Sort, Stack, Organize: How Mendeleev Created the Periodic Table
The UN made 2019 the International Year of the Periodic Table of Chemical Elements. But why do we need to celebrate this colorful chart? Let's take a look at its amazing discovery and history.
In 1869, Dmitry Mendeleev worked as a chemistry professor at the University of St. Petersburg. He was writing a chemistry textbook for his students. Mendeleev wanted to put all the known elements into some kind of order.
At that time, scientists had only identified around 60 elements. As a distinguished chemist, Mendeleev knew all their relative atomic weights. He also knew a lot about their chemical properties.
He wrote everything he knew about each element on a card. Then he tacked the cards up on a wall.
Mendeleev kept moving his cards around for almost a year. He was searching for a logical order.
Tactile learning, along with ordering and stacking can lead to great things!
Finally, Mendeleev hit upon the idea of putting Hydrogen, the lightest element, in first place in the upper left. Mendeleev started arranging all the known elements by increasing atomic weights.
As he did this, he found families of elements with similar chemical properties. Other patterns started to become evident.
For example, metals and nonmetals formed groups on opposite sides of Mendeleev's chart. Mendeleev started putting elements with similar properties into matching columns.
When he did this, he found he needed to leave gaps in his table. He predicted these gaps would be filled with elements that had yet to be discovered.
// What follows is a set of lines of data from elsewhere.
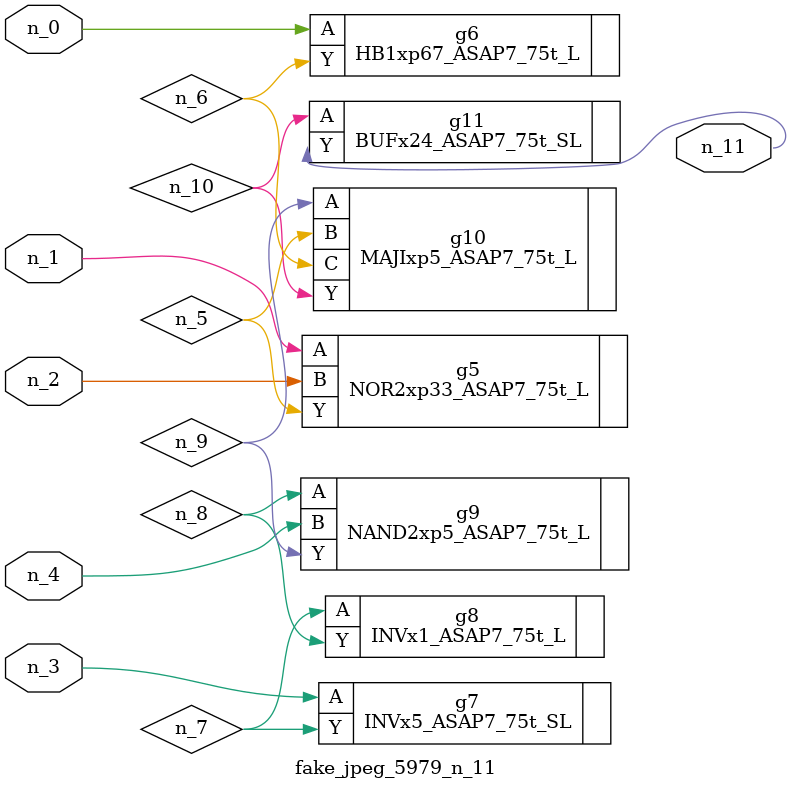
<source format=v>
module fake_jpeg_5979_n_11 (n_3, n_2, n_1, n_0, n_4, n_11);

input n_3;
input n_2;
input n_1;
input n_0;
input n_4;

output n_11;

wire n_10;
wire n_8;
wire n_9;
wire n_6;
wire n_5;
wire n_7;

NOR2xp33_ASAP7_75t_L g5 ( 
.A(n_1),
.B(n_2),
.Y(n_5)
);

HB1xp67_ASAP7_75t_L g6 ( 
.A(n_0),
.Y(n_6)
);

INVx5_ASAP7_75t_SL g7 ( 
.A(n_3),
.Y(n_7)
);

INVx1_ASAP7_75t_L g8 ( 
.A(n_7),
.Y(n_8)
);

NAND2xp5_ASAP7_75t_L g9 ( 
.A(n_8),
.B(n_4),
.Y(n_9)
);

MAJIxp5_ASAP7_75t_L g10 ( 
.A(n_9),
.B(n_5),
.C(n_6),
.Y(n_10)
);

BUFx24_ASAP7_75t_SL g11 ( 
.A(n_10),
.Y(n_11)
);


endmodule
</source>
In this way, Mendeleev's gaps predicted the chemical properties of yet-to-be-discovered elements. By 1875, scientists had discovered three new elements. They fit into Mendeleev’s Periodic Table of elements perfectly.
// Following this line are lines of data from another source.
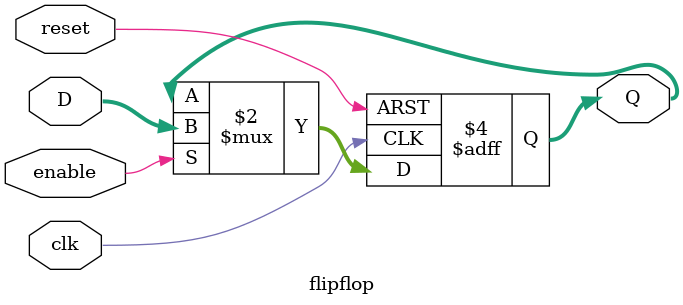
<source format=sv>
`timescale 1ns / 1ps


module flipflop(
input logic clk, reset, enable,
input logic [31:0] D,
output logic [31:0] Q);
					
always_ff @(posedge clk, posedge reset)
begin	
    if(reset) 
        Q <= 0;
    else if(enable) 
        Q <= D;
end

endmodule

</source>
Today, the Periodic Table contains 118 known elements. Every newly-discovered element fits into Mendeleev’s method of organization. The Periodic Table of Elements continues to expand and incorporate newly discovered elements.
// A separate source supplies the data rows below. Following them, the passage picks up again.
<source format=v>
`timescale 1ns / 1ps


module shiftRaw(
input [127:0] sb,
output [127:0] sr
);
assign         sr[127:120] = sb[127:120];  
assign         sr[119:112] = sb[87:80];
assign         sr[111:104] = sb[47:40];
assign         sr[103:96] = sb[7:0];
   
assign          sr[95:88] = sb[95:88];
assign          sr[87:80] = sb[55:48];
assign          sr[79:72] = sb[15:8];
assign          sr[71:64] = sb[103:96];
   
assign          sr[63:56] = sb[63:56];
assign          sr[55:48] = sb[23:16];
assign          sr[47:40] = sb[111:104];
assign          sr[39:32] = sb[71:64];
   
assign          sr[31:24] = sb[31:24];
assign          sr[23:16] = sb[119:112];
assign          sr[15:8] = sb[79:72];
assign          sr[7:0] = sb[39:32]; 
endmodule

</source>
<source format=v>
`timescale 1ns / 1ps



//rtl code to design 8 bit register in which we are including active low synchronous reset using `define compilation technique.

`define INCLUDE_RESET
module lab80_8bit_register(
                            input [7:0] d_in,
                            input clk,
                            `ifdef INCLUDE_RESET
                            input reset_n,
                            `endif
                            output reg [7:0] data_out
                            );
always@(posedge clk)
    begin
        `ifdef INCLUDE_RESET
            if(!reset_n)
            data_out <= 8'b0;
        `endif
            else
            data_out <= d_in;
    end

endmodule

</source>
The UN recognizes how the study of chemistry can help promote sustainable development. Chemists can provide solutions to global challenges in energy, education, agriculture, and health.
Thought of the day. Sorting, stacking, and organizing activities can be essential for understanding practical and theoretical concepts. Be like Mendeleev: use your sense of touch and appreciation of color to learn more and help others.
Who knows? By playing with cards or blocks -- you, too, can make a significant to contribution to unlocking the mysteries of the universe.